If the recent Mexican strain of the flu had been 1918 grade, we would have known it very quickly, just because of the high body count. So far, it has only proved fatal in Mexico, probably because it is hitting poor people without regular access to medical care. It's also possible that the few American tourists who returned home with it, had an already mutated strain that was weaker. The mutations go on all the time, and either make the flu less, or more, deadly. The American strain appears to be less deadly, about on a par with the strain that sweeps the nation each year.
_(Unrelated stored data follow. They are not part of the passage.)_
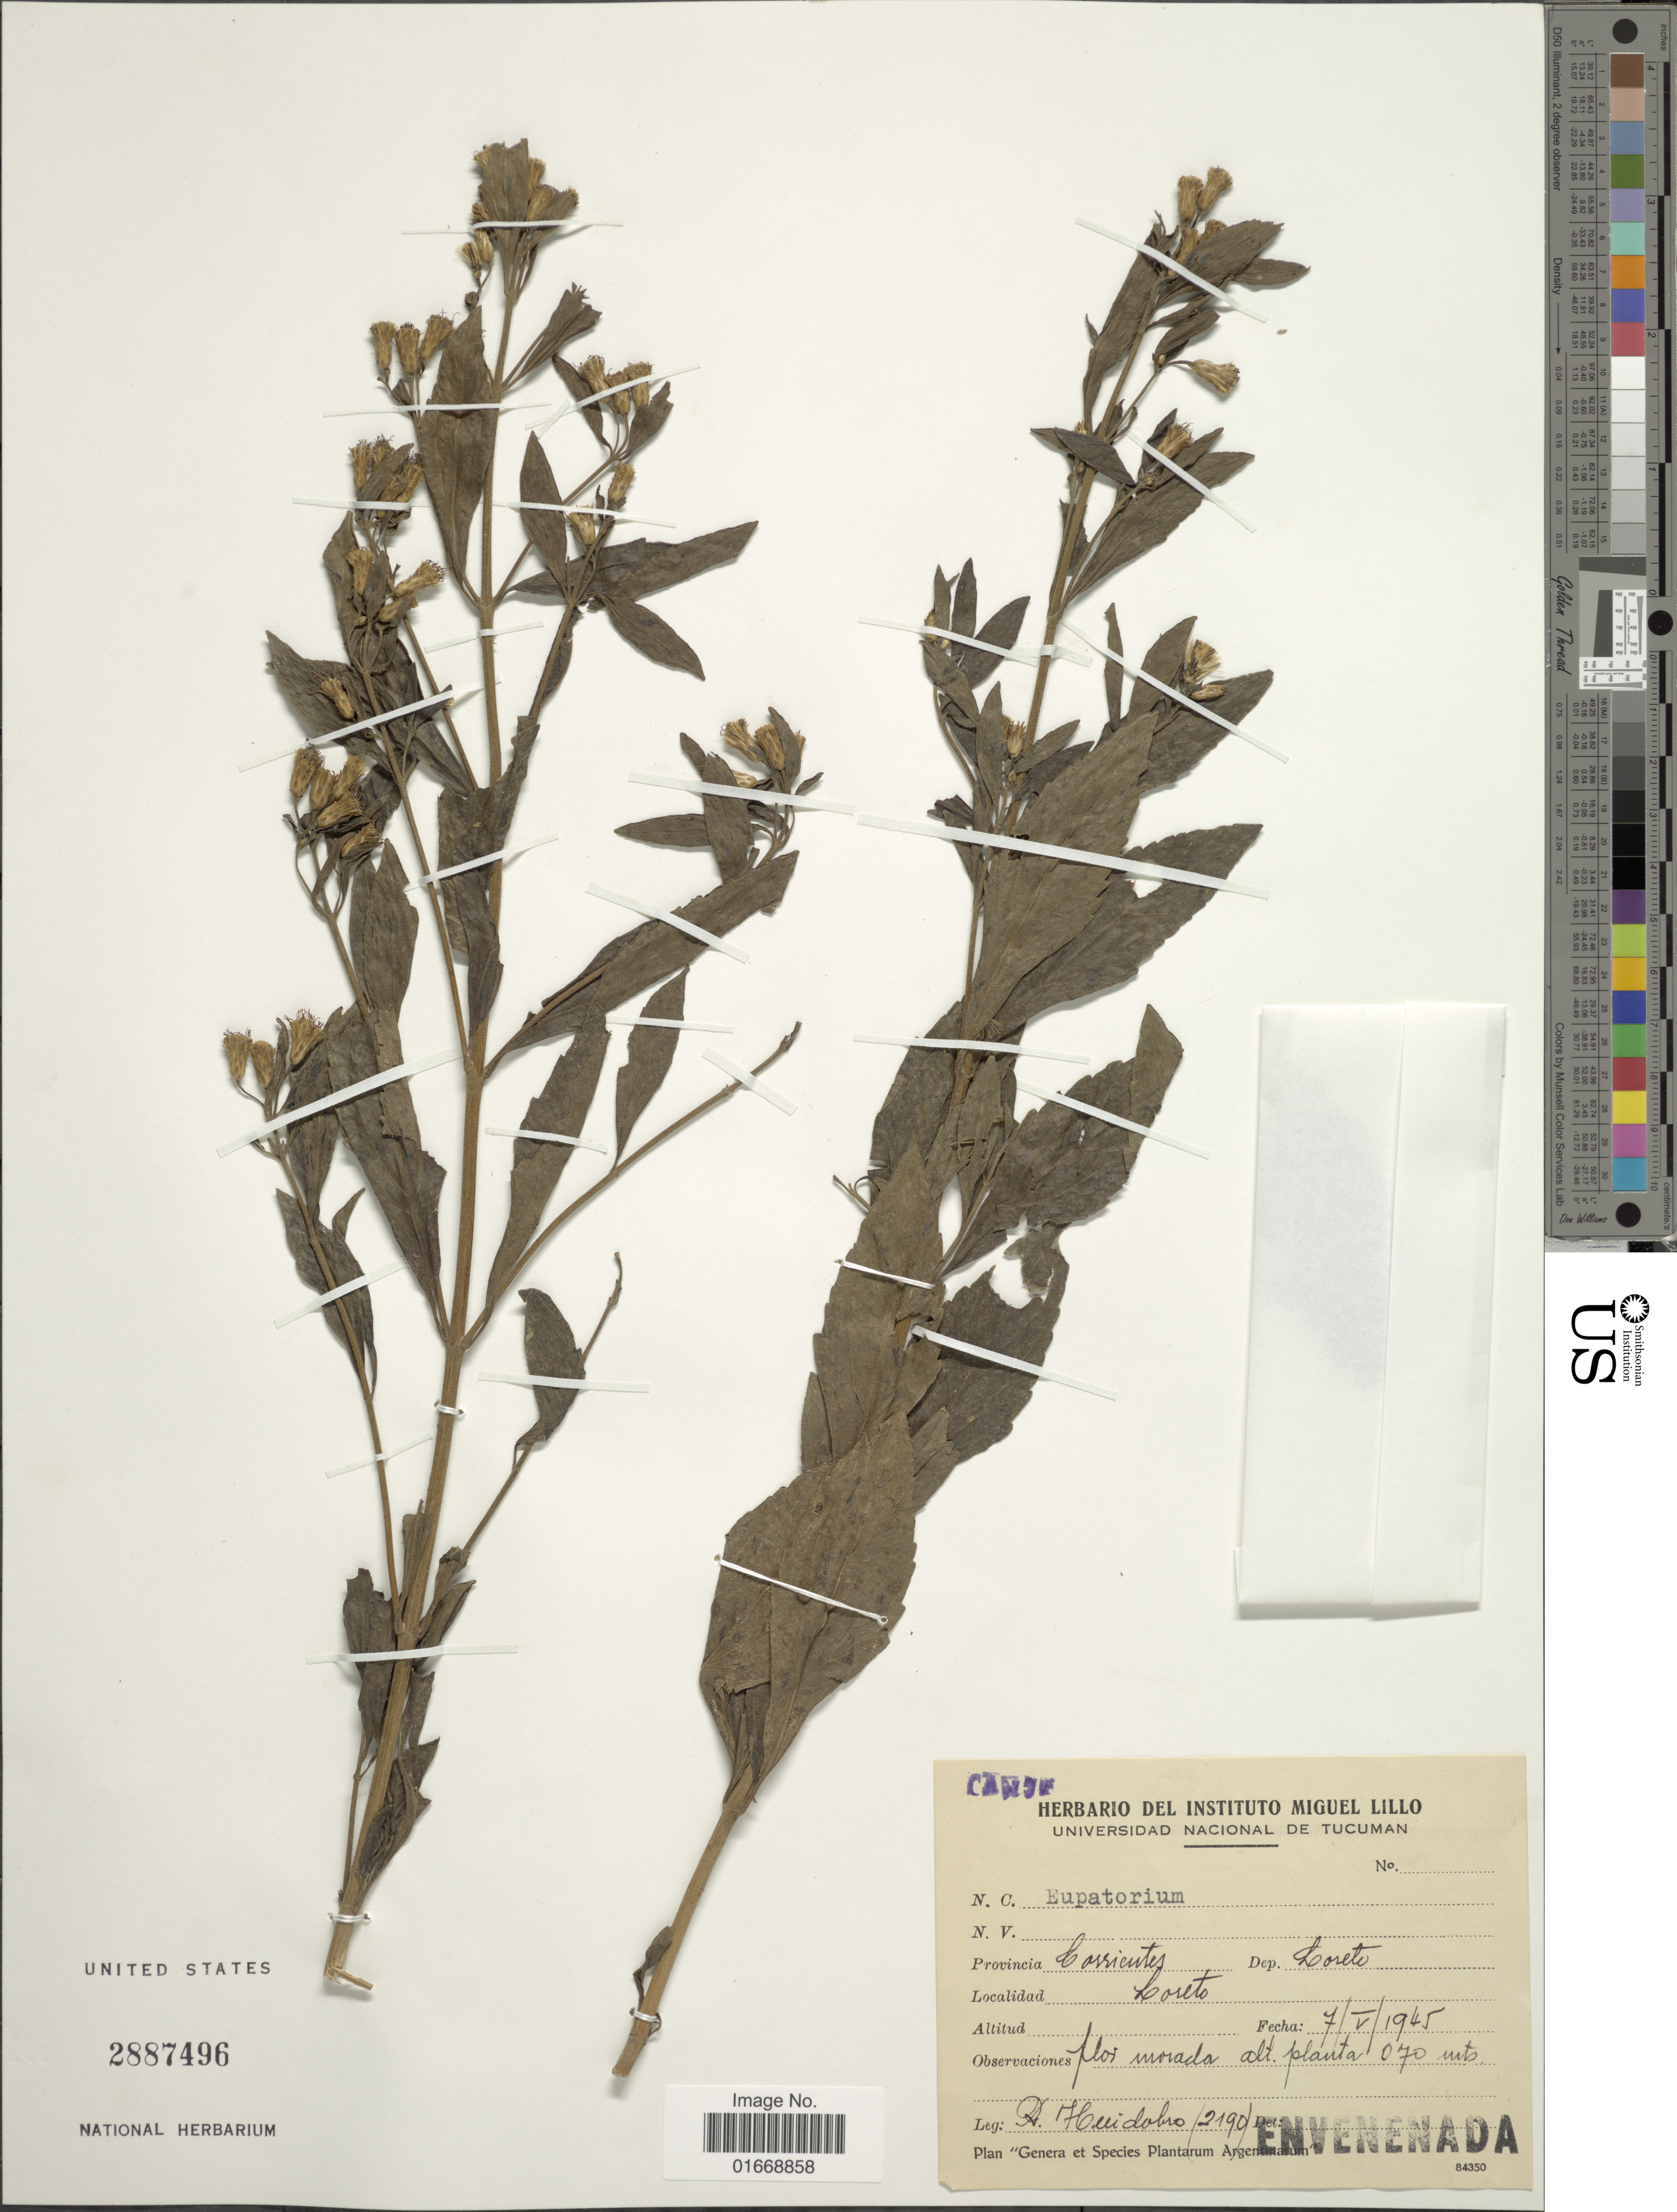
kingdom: Plantae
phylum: Tracheophyta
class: Magnoliopsida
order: Asterales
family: Asteraceae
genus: Chromolaena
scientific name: Chromolaena sp.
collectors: A. M. R. Huidobro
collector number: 2190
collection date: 1945-05-07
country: Argentina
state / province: Corrientes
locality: Dep. Loreto, Loreto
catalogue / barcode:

But there is a danger. Influenza, despite its constant mutation, tends to retain one critical characteristic; it spreads most efficiently in cold weather. That's why "flu season" is in the Fall and Winter. A strain that infects a higher proportion of the population (like the 1918 version), will spread in warm weather, and ravage tropical countries (where most of the population has little exposure, and immunity, to the flu in general.) If the current Mexican strain does mutate into a more lethal form, it could take off in six months (in the northern hemisphere) and do some real damage. But that seasons delay gives drug companies time to develop and manufacture a vaccine. No vaccine provides total protection (because of the constant mutation), but a vaccine against the Mexican strain would greatly reduce the impact of the disease. At least in wealthy countries, where the health system can get the vaccine to a generally healthy population. Most of the planets population (in poor nations with less healthy inhabitants) could still be in for a hard time. But not as deadly if there were no vaccine and modern medicines available.